Saturday, June 2, 2012

patience?

This is not going to be a pretty post. Last night I had a bad hour. I had more contraction than I should. Then they added more Maggie on me. The whole day it has been so good except for one lousy hour. Which was not even terrible because most of the time I don't even feel those contractions. ( I am on a strict monitor 24-7) the even sadder thing is I was sleeping when that happened. Then the first thought was should I not be sleeping anymore? I like to be in control of my life. If I know what triggers this contractions, I will do anything in my power to stop it. Not eat? Not sleep? Okay, I will do this! Really, what can I do? Life at the hospital is like an emotional rollercoaster. Physically I know I am in good hands because I don't think the doctors and nurses will let me die here.
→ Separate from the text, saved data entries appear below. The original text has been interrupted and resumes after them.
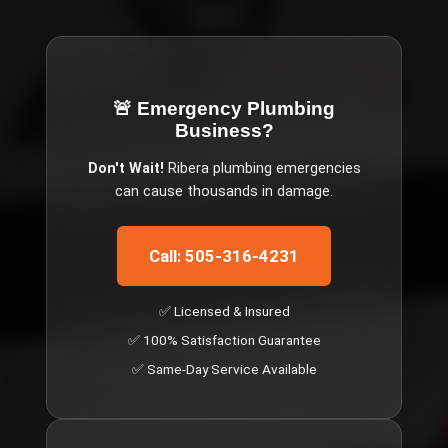
🚨 Emergency
Plumbing
Business
?
Don't Wait!
Ribera
plumbing emergencies
can cause thousands in damage.
Call: 505-316-4231
✅ Licensed & Insured
✅ 100% Satisfaction Guarantee
✅ Same-Day Service Available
But mentally, I am completely drained. They keep adding and decreasing then adding more drugs. I cannot handle it anymore. I am mentally going crazy. I am 30 years of age and having to rely on sleeping pills to go to sleep is not an easy feeling. Let me ask how many of you out there have to be constantly rely on sleeping pills? You might be pregnant, you might have pregnancy sickness. But have you had that much medication like me? Have you been physically so tired and being tied to a bed all the time? Have you had to stay at the hospital for so long and not really know your future? Honestly, can someone please honestly tell me how much more patience do I need to survive this whole experience?